Commissioner Wretched

… the severed head of a sea slug can grow a new body? (That’s called using your head.)

… more human twins are being born now than ever before? According to research in the journal Human Reproduction, the rate of twins has risen since the 1980s, from nine twins per thousand births to twelve. No one is sure why it’s happening, but the results are that right now, one out of every 42 babies is a twin. (Twice the fun, I suppose.)


Wouldn’t that be two out of every 42 babies? 😜

Commissioner Wretched

Don’t be pedantic. That’s my job.  😉 

Commissioner Wretched

… one of the most popular game shows on television is older than it claims to be? During the 2022 season, The Price is Right celebrated its 50th anniversary on the air, having premiered on CBS on September 4, 1972. Hosted by Bob Barker (born 1923), it was originally a 30-minute show, and expanded to a 60-minute program in 1975. Barker retired in 2007 and was succeeded as host by Drew Carey (born 1958). But The Price is Right is much, much older than 50 years. The 1972 show was actually called The New Price is Right (the “new” was dropped a year or so later), and was a revival of an earlier program which ran from 1956 to 1965, hosted by Bill Cullen (1920-1990). If they tell the complete truth, The Price is Right is actually 59 years old at this writing.

Commissioner Wretched

Additional trivia note: Barker was not the host in the pilot show for the 1972 revival. Not technically a “pilot episode,” the network sales pitch for the show was hosted by Dennis James (1917-1997), who would emcee one of the syndicated nighttime versions of the show in the 1970s. (Come on down!!!)


The Price is Right?

Commissioner Wretched

… the voice actor of an iconic cartoon character quit because the character ate meat? In the late 1960s, the cartoon show Scooby-Doo debuted with radio announcer Casey Kasem (1932-2014) providing the voice of Scooby’s owner, Shaggy. When Kasem had to do Shaggy’s voice for a Burger King commercial, he balked and resigned – Kasem was vegan as well as an animal rights’ activist. He refused to return to the role until the show’s producers made Shaggy a vegetarian in 2002. (Rut ro, Raggy!)

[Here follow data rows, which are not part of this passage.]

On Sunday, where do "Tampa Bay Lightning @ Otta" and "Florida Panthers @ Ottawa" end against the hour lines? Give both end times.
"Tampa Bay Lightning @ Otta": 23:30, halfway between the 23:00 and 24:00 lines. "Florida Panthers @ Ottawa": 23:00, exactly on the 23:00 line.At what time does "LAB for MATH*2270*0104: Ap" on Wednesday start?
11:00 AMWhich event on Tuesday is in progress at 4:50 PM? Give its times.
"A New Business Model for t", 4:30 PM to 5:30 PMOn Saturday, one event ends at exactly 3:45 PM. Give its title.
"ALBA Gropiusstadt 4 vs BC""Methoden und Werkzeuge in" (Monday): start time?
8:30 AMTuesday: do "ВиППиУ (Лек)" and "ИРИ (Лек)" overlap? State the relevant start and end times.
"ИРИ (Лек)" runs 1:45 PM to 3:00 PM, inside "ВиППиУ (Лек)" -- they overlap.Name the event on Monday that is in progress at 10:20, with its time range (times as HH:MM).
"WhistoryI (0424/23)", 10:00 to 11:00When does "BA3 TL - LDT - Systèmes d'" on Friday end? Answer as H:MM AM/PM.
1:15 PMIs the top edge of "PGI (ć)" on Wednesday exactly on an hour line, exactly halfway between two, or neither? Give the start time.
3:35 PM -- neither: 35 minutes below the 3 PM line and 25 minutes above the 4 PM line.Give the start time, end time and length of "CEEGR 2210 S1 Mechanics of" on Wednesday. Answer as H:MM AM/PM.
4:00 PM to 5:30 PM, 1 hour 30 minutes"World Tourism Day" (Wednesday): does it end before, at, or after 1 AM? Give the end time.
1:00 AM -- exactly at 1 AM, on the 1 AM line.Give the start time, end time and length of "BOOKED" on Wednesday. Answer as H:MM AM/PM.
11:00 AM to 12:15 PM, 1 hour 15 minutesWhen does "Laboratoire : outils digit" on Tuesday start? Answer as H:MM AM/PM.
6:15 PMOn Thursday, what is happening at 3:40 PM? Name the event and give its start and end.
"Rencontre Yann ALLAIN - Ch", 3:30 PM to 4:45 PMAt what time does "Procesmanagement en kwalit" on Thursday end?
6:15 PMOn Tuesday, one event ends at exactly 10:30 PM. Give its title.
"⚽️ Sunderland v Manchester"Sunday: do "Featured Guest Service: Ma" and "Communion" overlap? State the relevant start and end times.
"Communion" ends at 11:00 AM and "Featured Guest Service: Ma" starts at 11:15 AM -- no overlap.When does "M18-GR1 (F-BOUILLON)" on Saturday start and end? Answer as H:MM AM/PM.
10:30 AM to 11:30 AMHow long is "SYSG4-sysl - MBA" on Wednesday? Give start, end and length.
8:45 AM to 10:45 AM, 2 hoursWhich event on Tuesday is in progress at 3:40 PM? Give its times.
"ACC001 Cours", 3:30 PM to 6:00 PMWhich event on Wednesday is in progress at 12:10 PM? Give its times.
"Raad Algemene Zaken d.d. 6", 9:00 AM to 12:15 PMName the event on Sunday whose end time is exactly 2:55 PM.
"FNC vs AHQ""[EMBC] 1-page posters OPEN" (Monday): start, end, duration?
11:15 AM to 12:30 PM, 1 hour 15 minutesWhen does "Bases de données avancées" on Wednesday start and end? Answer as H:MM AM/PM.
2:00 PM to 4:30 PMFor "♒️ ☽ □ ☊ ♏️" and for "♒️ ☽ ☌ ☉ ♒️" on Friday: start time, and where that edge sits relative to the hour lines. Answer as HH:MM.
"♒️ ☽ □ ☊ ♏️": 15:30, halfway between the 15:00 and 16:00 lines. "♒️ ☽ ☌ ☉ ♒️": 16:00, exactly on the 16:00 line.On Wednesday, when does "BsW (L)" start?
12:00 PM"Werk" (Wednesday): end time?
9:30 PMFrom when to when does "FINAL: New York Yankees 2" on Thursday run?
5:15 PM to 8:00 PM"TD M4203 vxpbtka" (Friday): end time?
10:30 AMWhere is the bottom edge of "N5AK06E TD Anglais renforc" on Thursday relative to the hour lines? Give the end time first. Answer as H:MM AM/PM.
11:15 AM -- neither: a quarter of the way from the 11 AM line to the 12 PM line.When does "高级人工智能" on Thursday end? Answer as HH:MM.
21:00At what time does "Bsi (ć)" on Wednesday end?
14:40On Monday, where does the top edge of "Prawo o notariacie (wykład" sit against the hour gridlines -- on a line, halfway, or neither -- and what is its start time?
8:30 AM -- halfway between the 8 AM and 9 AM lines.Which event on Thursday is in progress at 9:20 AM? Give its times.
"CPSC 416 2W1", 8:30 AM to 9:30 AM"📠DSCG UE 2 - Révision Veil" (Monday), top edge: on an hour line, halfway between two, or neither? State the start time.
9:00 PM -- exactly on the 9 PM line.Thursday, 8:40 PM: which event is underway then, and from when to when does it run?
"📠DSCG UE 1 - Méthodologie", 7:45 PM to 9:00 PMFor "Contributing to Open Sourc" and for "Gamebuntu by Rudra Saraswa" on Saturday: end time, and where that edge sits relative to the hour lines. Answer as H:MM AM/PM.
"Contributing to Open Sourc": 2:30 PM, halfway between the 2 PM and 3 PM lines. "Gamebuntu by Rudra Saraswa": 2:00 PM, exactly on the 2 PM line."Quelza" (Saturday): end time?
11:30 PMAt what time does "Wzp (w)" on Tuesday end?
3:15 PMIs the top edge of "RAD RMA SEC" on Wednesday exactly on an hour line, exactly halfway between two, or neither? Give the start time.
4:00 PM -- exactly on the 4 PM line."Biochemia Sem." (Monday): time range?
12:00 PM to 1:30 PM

… Santa Claus as we know him was created for advertising? In 1931, an advertising artist named Haddon Sundblom (1899-1976) was creating the Christmas ad campaign for Coca-Cola™ when he drew Jolly Old St. Nick with a red suit trimmed with white fur, rosy cheeks, and a white mustache and beard. The success of the ad campaign cemented Sundblom’s vision of Santa as the one we all share today. (Ho ho ho indeed.)


I’m pretty certain that Hadda Sunburn was taking sartorial hints from Father Christmas and examples of what bishops wore — once upon a time.

The bright red Santa cap certainly has a distinguished papal pedigree.

Called a “caumaro,” the long forgotten head-covering dates back to the Middle Ages and figures in many famous papal portraits, including one of Julius II by Raphael. It was last worn by John XXIII, who was pontiff more than 40 years ago.

The velvet cape called a “mozzetta” has also been part of official papal attire, but hadn’t been seen since John XXIII’s successor, Paul VI, in the 1970s. With its regal trimming, it is reminiscent of a time of papal political power some prefer to relegate to history books.

I really miss Pope Benedict XVI!!!

Benedict XVI.jpeg

St. Nicholas on Parade:

Commissioner Wretched

… different terms are used when tallying victims and survivors? Following any disaster, pay attention to the terms used. If the term is “head count,” they refer to survivors; fatalities are termed “body count.” (Betcha you never noticed that before.)

… the human eye is great at discerning shades of color? For instance, despite the title of a popular book and movie, your eyes can distinguish about 500 shades of grey. But the human eye is best at determining different shades of the color green. That is why green is used in night-vision equipment.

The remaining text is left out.